Eine Chronologie der Ereignisse:

  • 2010 ist für die katholische Kirche in Deutschland ein Schicksalsjahr. Der sexuelle Missbrauch am Berliner Canisius-Kolleg wird publik und zieht eine Welle von Meldungen über Missbrauchsfälle nach sich.
  • Erzbischof Robert Zollitsch, damals Vorsitzender der Deutschen Bischofskonferenz (DBK, der Zusammenschluss der deutschen Bischöfe), ruft daraufhin einen Gesprächsprozess ins Leben. Zwischen 2011 und 2015 sollen in jährlichen Gesprächsforen Antworten auf drängende Fragen gesucht werden. Das Positive: Kleriker und Nicht-Geweihte, die sogenannten Laien, kommen miteinander ins Gespräch – auch zu lange tabuisierten Themen wie Homosexualität und der Lage von wiederverheirateten Geschiedenen. Auch die Rolle der Frauen und die stärkere Teilhabe von Gläubigen am kirchlichen Leben sind Thema. Das Negative: Es bleibt meist bei Impulsen. Konkret reformiert wird nur das kirchliche Arbeitsrecht.
  • Im September 2018 stellt die DBK die sogenannte MHG-Studie zur Aufarbeitung des sexuellen Missbrauchs in der katholischen Kirche vor. Das Akronym „MHG“ verweist auf die Universitäten in Mannheim, Heidelberg, Gießen, deren Wissenschaftler an der Studie mitgearbeitet haben.

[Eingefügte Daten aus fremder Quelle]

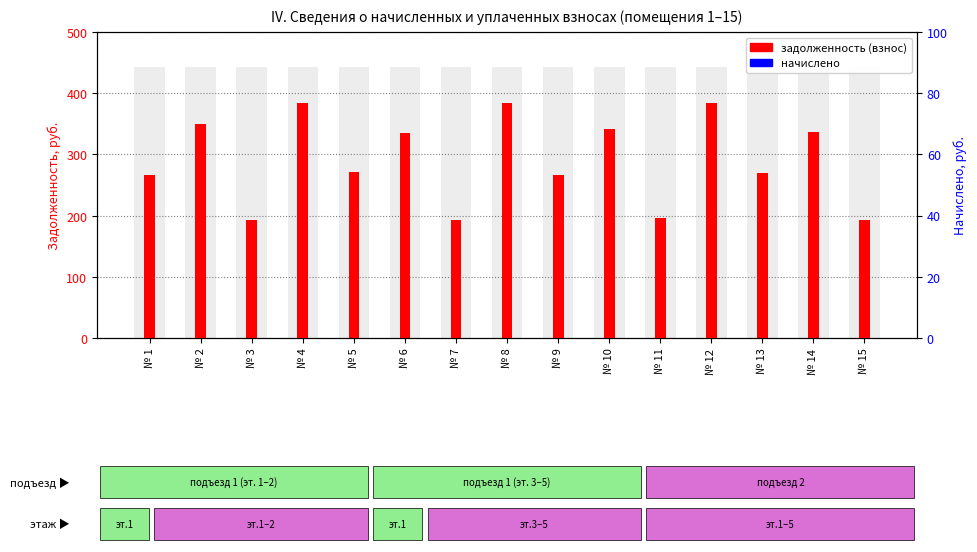

Count the number of categories in the chart.

15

  • Im März 2019 entscheidet sich die DBK auf ihrer Vollversammlung in Lingen für einen „synodalen Weg“. Das Format ist auf zwei Jahre angelegt und wird gemeinsam mit dem Zentralkomitee der deutschen Katholiken (ZdK, die Vertretung der katholischen Laien) bestritten. Drei Foren stehen fest: „Macht, Partizipation, Gewaltenteilung“, „Sexualmoral“ und „Priesterliche Lebensform“. Das ZdK fordert offene Beratungen und verbindliche Beschlüsse. Der Missbrauchsskandal wird nicht in einem eigenen Forum behandelt, hat aber den Anstoß für die Themen gegeben und durchzieht die Foren inhaltlich. Im Zusammenhang mit dem synodalen Weg soll auch über mögliche Entschädigungen für Opfer weiter informiert werden.
  • Im Sommer 2019 wird auf Wunsch des ZdK ein viertes Forum hinzugefügt: „Frauen in Diensten und Ämtern in der Kirche“.

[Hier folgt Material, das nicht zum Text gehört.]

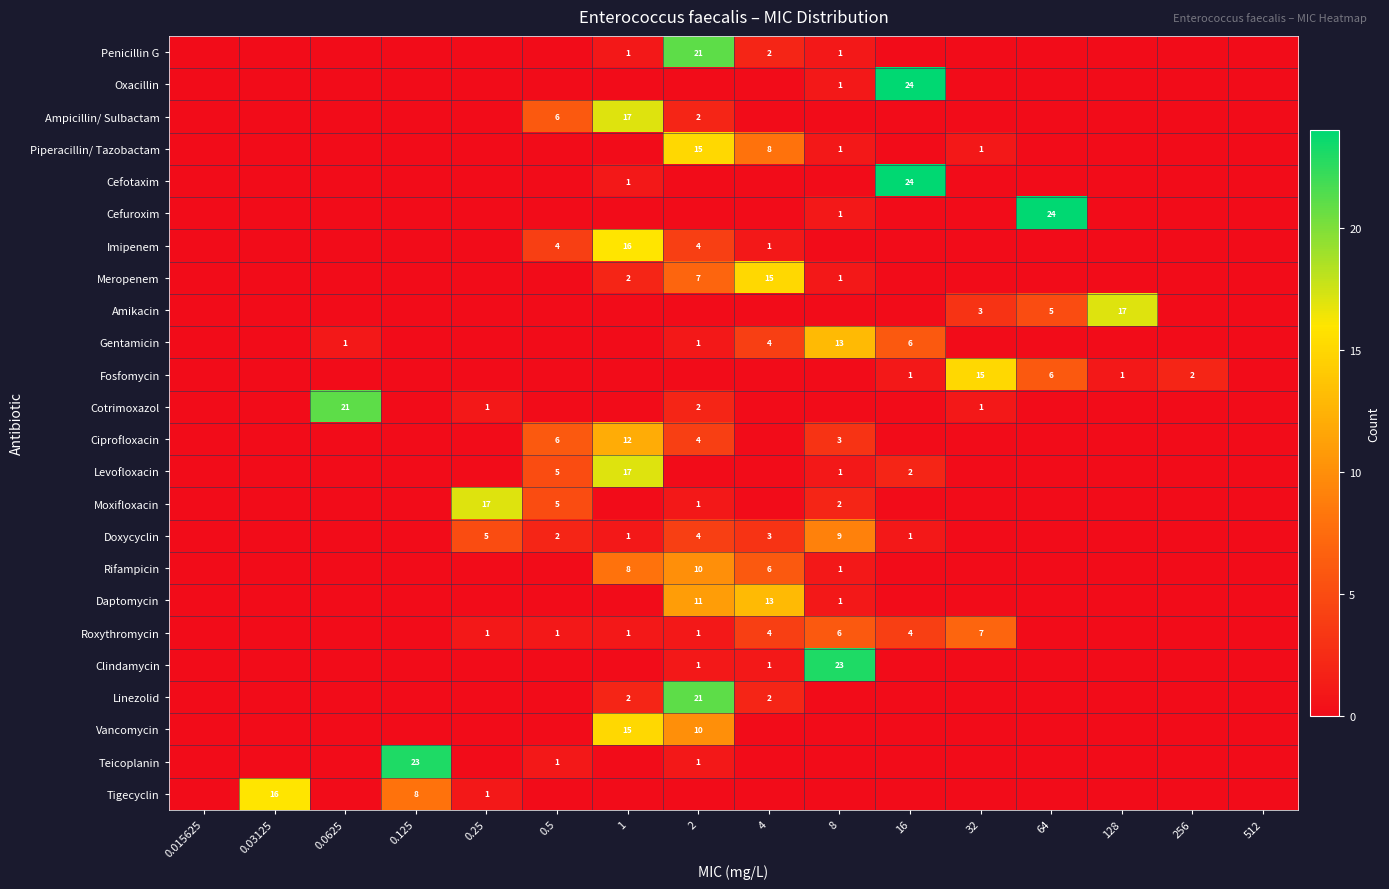

Between 0.5 and 16, which is larger?

0.5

  • Am 29. Juni 2019 schreibt Papst Franziskus den Brief An das pilgernde Volk Gottes in Deutschland“.
  • Anfang September 2019 erreicht ein Schreiben aus Rom Kardinal Reinhard Marx als DBK-Vorsitzenden. Kardinal Marc Ouellet von der Kongregation für die Bischöfe mahnt darin die Einheit mit der Weltkirche an. Die Arbeiten am Statut (der Satzung) des synodalen Weges, das den rechtlichen Rahmen festlegt, sind in Deutschland in vollem Gang – die beschlussfassende Synodalversammlung ist zu gleichen Teilen mit Bischöfen und Laien besetzt, der synodale Weg wird von DBK und ZdK gemeinsam verantwortet. Ouellet schickt daher ein Rechtsgutachten des Päpstlichen Rates für die Gesetzestexte mit. Darin werden die Grenzen des synodalen Weges aufgezeigt: Themen, die die Weltkirche betreffen (das sind augenscheinlich fast alle), können nicht von einer Teilkirche in Deutschland entschieden werden, darüber entscheidet der Papst. Bischöfe und Laien können gemeinsam beraten, Entscheidungen aber fällen die Bischöfe.

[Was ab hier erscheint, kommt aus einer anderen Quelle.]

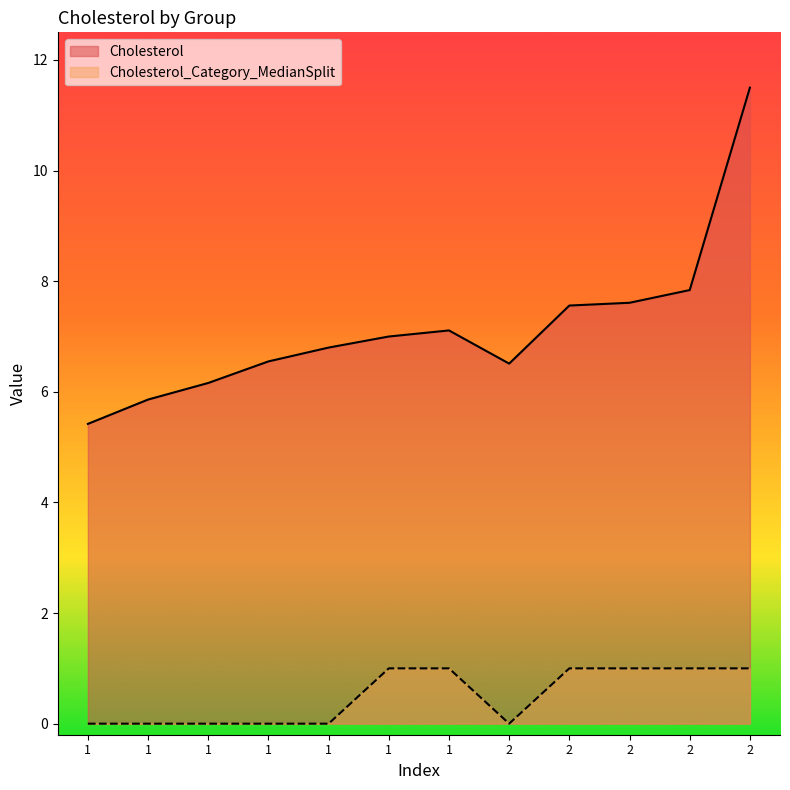

True or false: Cholesterol_Category_MedianSplit has more than 1 interior local peaks.

False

  • Am 13./14. September tagt die um mehrere Personen erweiterte „Gemeinsame Konferenz“ aus DBK- und ZdK-Mitgliedern in Fulda. Die Arbeiten am Statut und die Vorbereitung der Themenforen gehen weiter.
  • Im Anschluss reist Kardinal Marx Mitte September nach Rom. Dort spricht er auch mit Papst Franziskus und Kardinal Ouellet über den synodalen Weg.
  • Vom 23. bis 26. September beraten die Bischöfe auf der DBK-Vollversammlung in Fulda über den synodalen Weg. Das Statut wird am 25.9. von den Bischöfen angenommen.
  • Das Statut des synodalen Weges wird am 18. Oktober vom Hauptausschuss des ZdK angenommen und danach veröffentlicht. Endgültig soll das Statut am 22. November von der ZdK-Vollversammlung angenommen werden, die Zustimmung gilt als sicher. Am 8. November wird das Logo des synodalen Weges vorgestellt.
  • Am 1. Advent 2019 beginnt der synodale Weg. In den vier Foren kommen Priester, Bischöfe, katholische Laien und Wissenschaftler zusammen. Jedes Forum wird gemeinsam von einem Bischof und einem Nicht-Kleriker geleitet.